━━━━━ INFORMATION PROVIDED ━━━━━
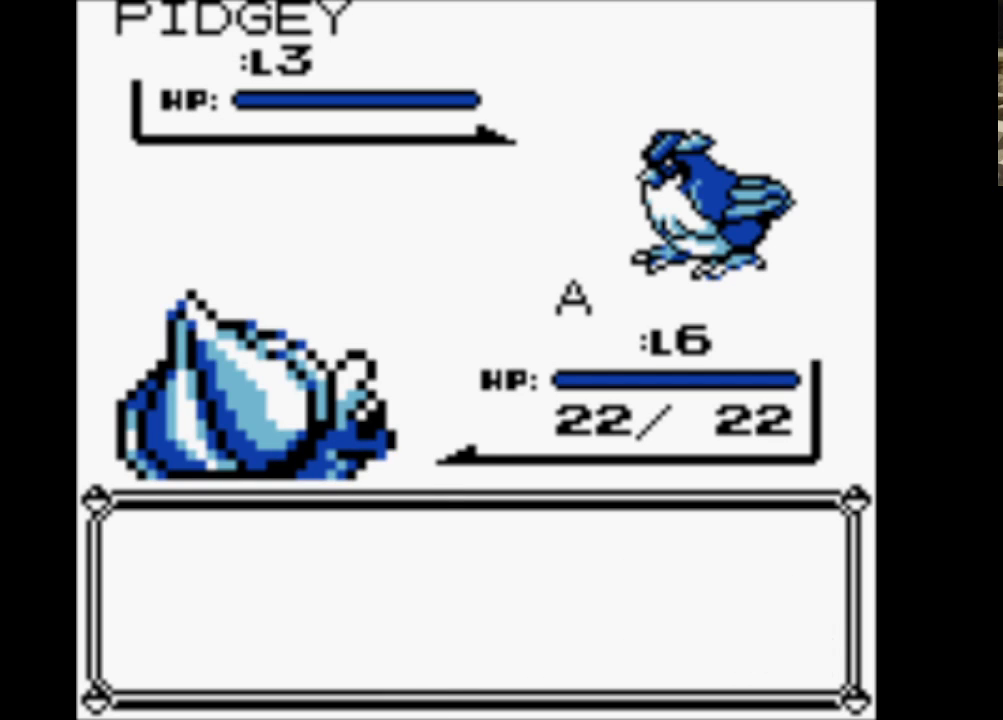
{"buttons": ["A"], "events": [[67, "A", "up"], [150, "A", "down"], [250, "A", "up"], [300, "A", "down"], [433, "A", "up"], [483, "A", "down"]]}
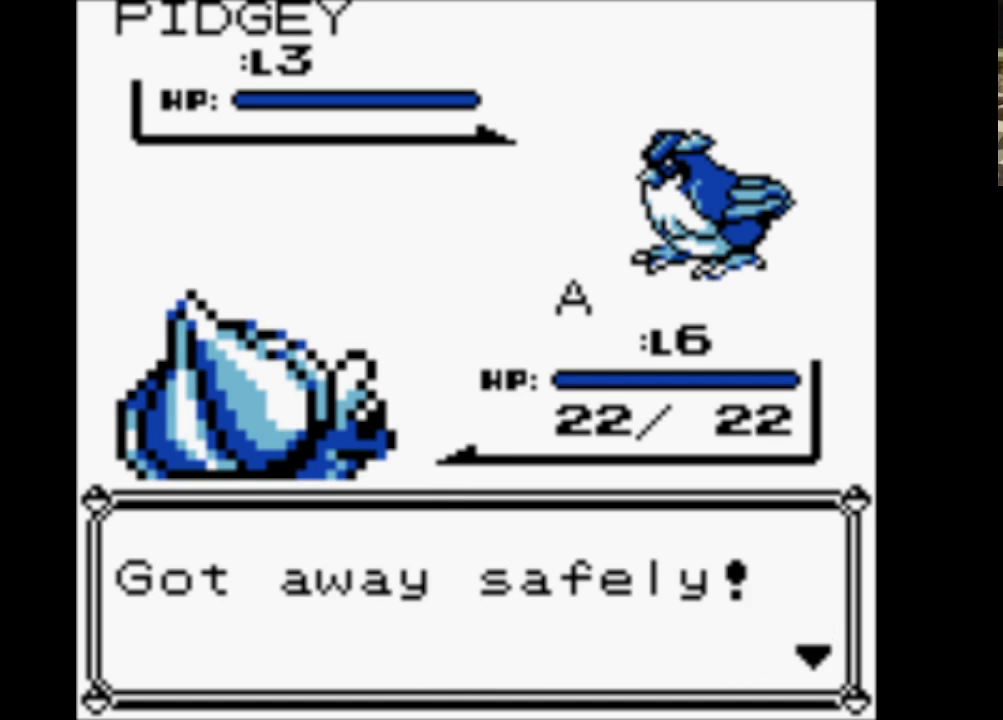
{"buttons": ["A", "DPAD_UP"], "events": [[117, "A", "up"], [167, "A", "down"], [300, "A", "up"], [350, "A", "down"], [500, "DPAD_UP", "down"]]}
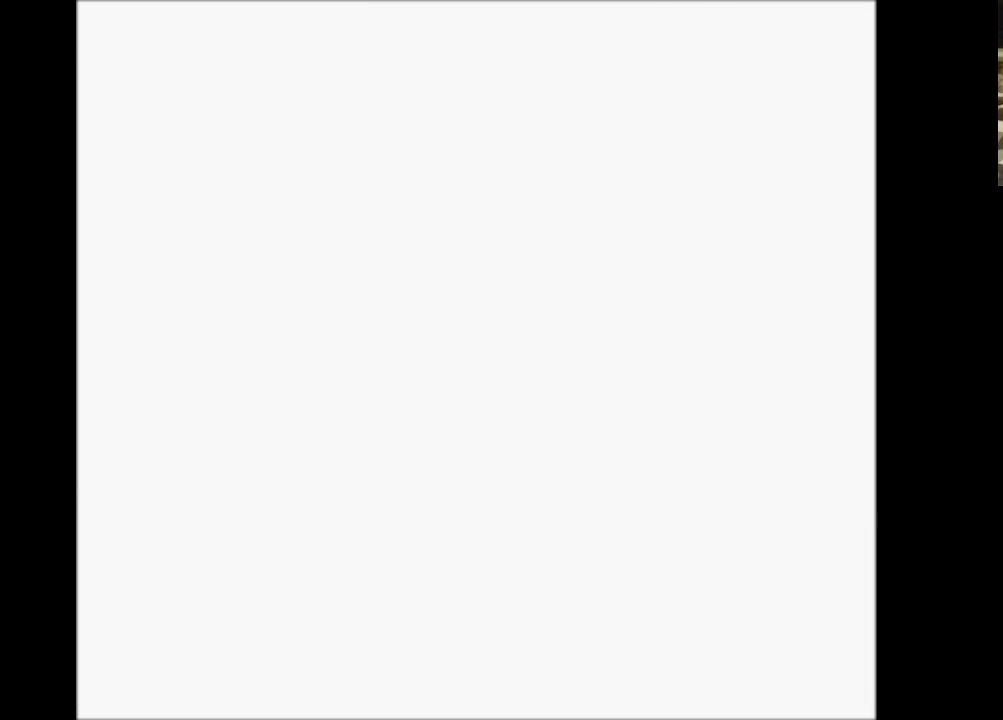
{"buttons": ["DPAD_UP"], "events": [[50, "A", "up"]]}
━━━━━
WHAT YOU WILL DO
Determine the number of lines in the data that contain "down" as a word or string, and state only that number.

RESPONSE
2